Élargis-nous les portes ouvrant sur les subsistances licites et propres et éloigne-nous de toutes choses illicites et sordides.

Amin.


[1].     Toute chose acquise à travers des moyens que la loi islamique autorise est considérée Hâlâl.

[2].     Mathnawi – La Quête de l’Absolu Livre 1 : 1643 – 1645 Traduction Eva de Vitray Meyerowitch. Editions Culturelles de la Municipalité de Konya. Page 157.

[3].     Mathnawi – La Quête de l’Absolu Livre 1 : 1646 – 1648 Traduction Eva de Vitray Meyerowitch.

[4].     Structure sociale établie il y a des siècles en Anatolie qui avait pour but de former différentes personnes dans plusieurs branches sociales et commerciales.

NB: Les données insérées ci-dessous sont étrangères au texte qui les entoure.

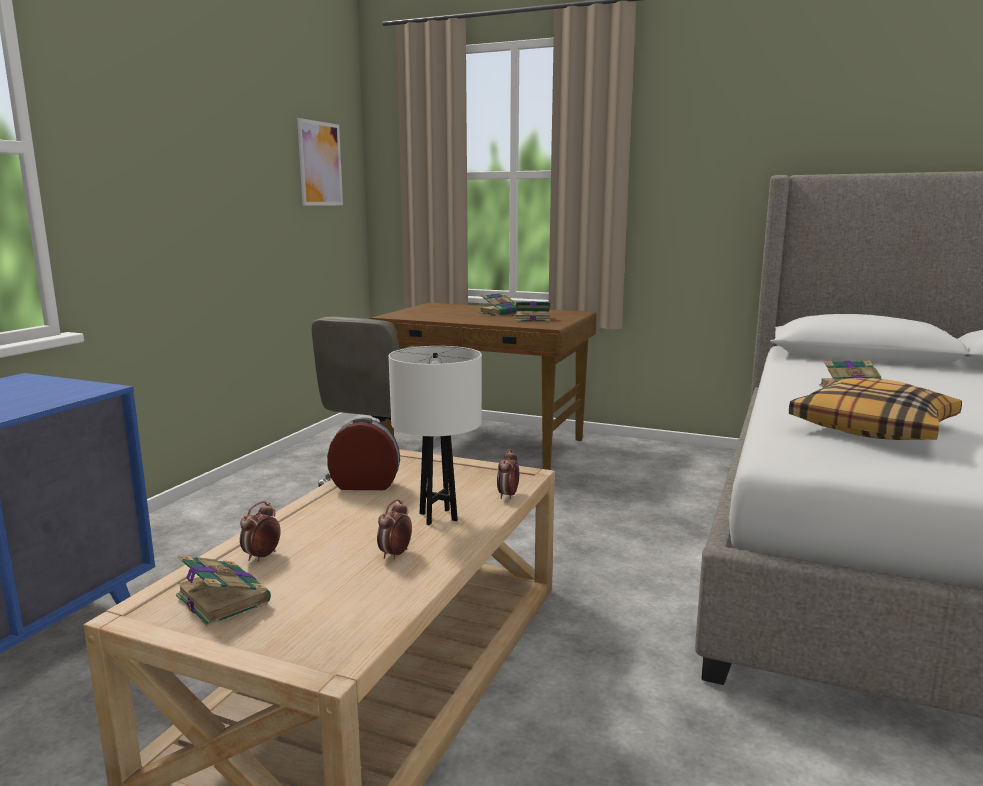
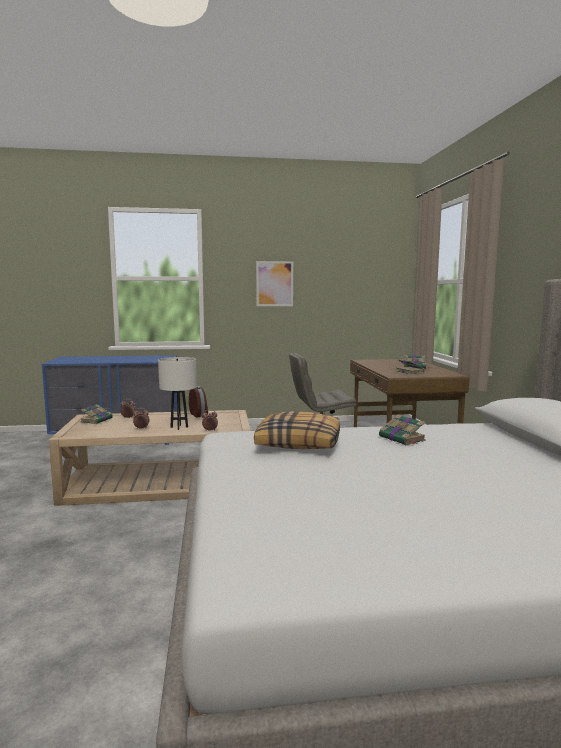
camera: 60 degrees right, 5 degrees down
(320, 164) = (371, 277): picture -> picture (274, 283)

[5].     Fûtûwwâ, qui signifie selon le sens étymologique de sa racine “fêta” « jeunesse, héroïsme, générosité » est assimilable à ce qui est appelé la « chevalerie ». Fûtûwwâ en tant que concept social a commencé à apparaître au premier siècle de l’Islam en relation avec la conquête de Jahiliya. La Fûtûwwâ s’est transformée en structuration sociale au 9e siècle et est devenue une institution officielle de l’état durant la dernière période abbasside et parallèlement se mêla au soufisme qui se débarrassa alors de son style de vie individuel. On peut dire que la quatrième étape historique du développement eut lieu sous la forme de «Ahilik Fûtûwwâ» qui est une organisation professionnelle qui intégra les commerçants tout en conservant son identité soufie.

       Suleyman Uludağ donne cette définition : La Fûtûwwâ, se réfère principalement dans le soufisme à des qualités morales s’adressant à l’âme, telles que le sacrifice, l’altruisme, l’altruisme, la bonté, l’aide, l’affection humaine, la tolérance et le fait de parler à l’âme. (İslam Ansyclopedisi, Türkiye Diyanet Vakfı).

[6].     Lieu de culte où les croyants soufis se rassemblent, généralement sous la guidance d’un savant religieux pour pratiquer leur culte dans un lieu appelé Zaouïa dans les pays du Maghreb et Tekke en Turquie.

[7].     Nom commun des œuvres donnant des informations sur les mœurs et règles de conduite des structures dites « Fûtûwwâ ».

[8].     Pièce en argent équivalent à 3.2 grammes.